Create a free smart link for your release that directs listeners to all streaming platforms (Spotify, Apple Music, Bandcamp, etc.). Tracks clicks and identifies which platforms listeners prefer.
Free tier: Free tier allows up to 5 active links with basic analytics; paid tiers unlock advanced features.
Best for: Measuring platform preference and optimising distribution strategy mid-campaign; essential for understanding whether your DnB audience leans streaming or Bandcamp.
Free analytics for any verified account showing impressions, engagement, and mentions. Track conversations around your release, identify influencers and journalists engaging with your content, and monitor competing releases.
Free tier: X Analytics available free to all accounts; premium analytics available to X Premium subscribers but basic metrics are sufficient.
Best for: Identifying key DnB journalists, DJs, and influencers engaging with your release; tracking real-time conversation around scene news and competing drops.
Join free drum and bass community Discord servers (Jungle.community, DnB Production servers, etc.) to monitor grassroots sentiment, track early adoption, and identify which producers/DJs are building engaged communities.
Free tier: Discord is free to use; many DnB communities are public and require no membership fees.
Best for: Early warning system for organic hype, identifying emerging producers and DJs worth building relationships with, and understanding which subgenres (liquid, neurofunk, jungle) are trending among producers.
Combine these tools into a weekly monitoring routine and you'll have real-time visibility into your campaign performance—visibility that paid platforms often obscure behind paywalls. The key is using these signals to adjust your outreach strategy in real time, not waiting for month-end reports.
Frequently asked questions
Which free tool gives the most reliable data on specialist DnB radio play?
Google Alerts combined with Anchor/Spotify Podcasting tracking is your best bet—set alerts for show names (Rene LaVice, Rinse FM, NTS, Boiler Room) and manually check Anchor analytics for episodes featuring your release. No single free platform aggregates UK specialist radio play comprehensively, so you'll need to cross-reference multiple sources and build direct relationships with station contacts.
How do I track Beatport performance if my release hasn't charted yet?
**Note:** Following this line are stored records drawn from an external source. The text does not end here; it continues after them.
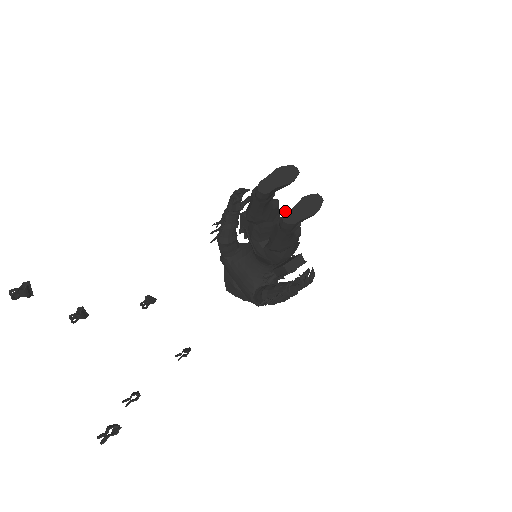
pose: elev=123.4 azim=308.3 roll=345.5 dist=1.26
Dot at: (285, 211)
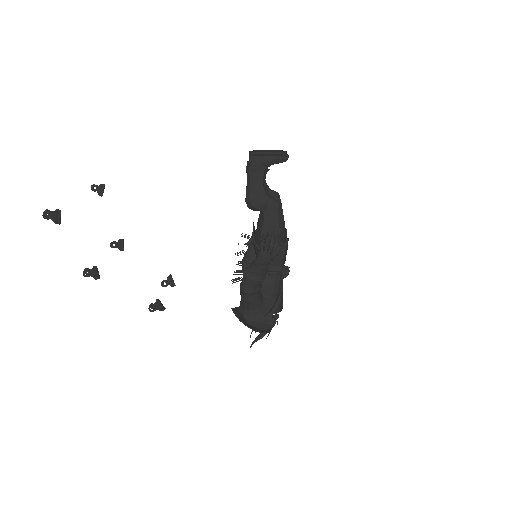
Dot at: (256, 154)
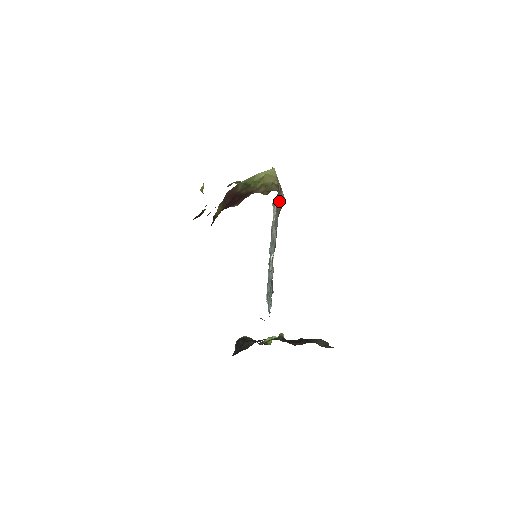
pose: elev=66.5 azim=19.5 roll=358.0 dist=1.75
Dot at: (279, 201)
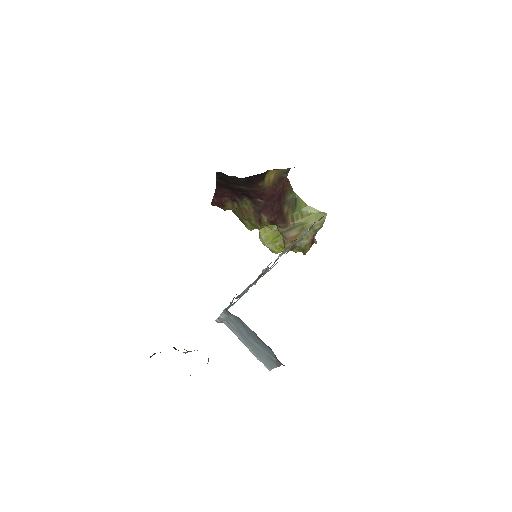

Check your track's Beatport page directly—it shows peak chart position and current rank within its subcategory, even if it hasn't broken the main 100. Use Google Alerts on your artist name + 'Beatport' to catch mentions, and check weekly on Fridays when charts refresh. Pay attention to which chart (Drum and Bass, Hardcore, Liquid, etc.) your track performs strongest in—this informs future positioning and remix requests.
Should I prioritise Spotify or SoundCloud for DnB campaign monitoring?
Both matter differently: SoundCloud tells you about grassroots, producer-to-producer momentum and early DJ interest (many DJs crate dig on SC), whilst Spotify shows mainstream playlist potential and listener retention. Monitor SoundCloud first for organic traction; if Spotify playlist adds come, you'll see velocity jump within 48–72 hours.
How do I identify which DnB journalists are actually covering releases?
Google Alerts + Twitter/X searches for key outlet names (Drum and Bass Arena, Calibre Records blog, etc.) give you a baseline, but the most reliable approach is building a manual contacts list by reading 3–4 months of press coverage and noting which journalists appear repeatedly. Follow them on X, check what they're talking about, and approach them with specificity—mentioning their previous coverage of similar subgenres shows you've done your homework.
What's the fastest way to spot if a competing release is gaining momentum?
Set Google Alerts for competing labels/producers, monitor Beatport weekly, and check Shazam and YouTube Charts 48–72 hours post-release. If a release spikes on Shazam or gains 500+ YouTube Music chart places overnight, that's a signal that radio play or influencer support is incoming—use that to adjust your own campaign timing or angle.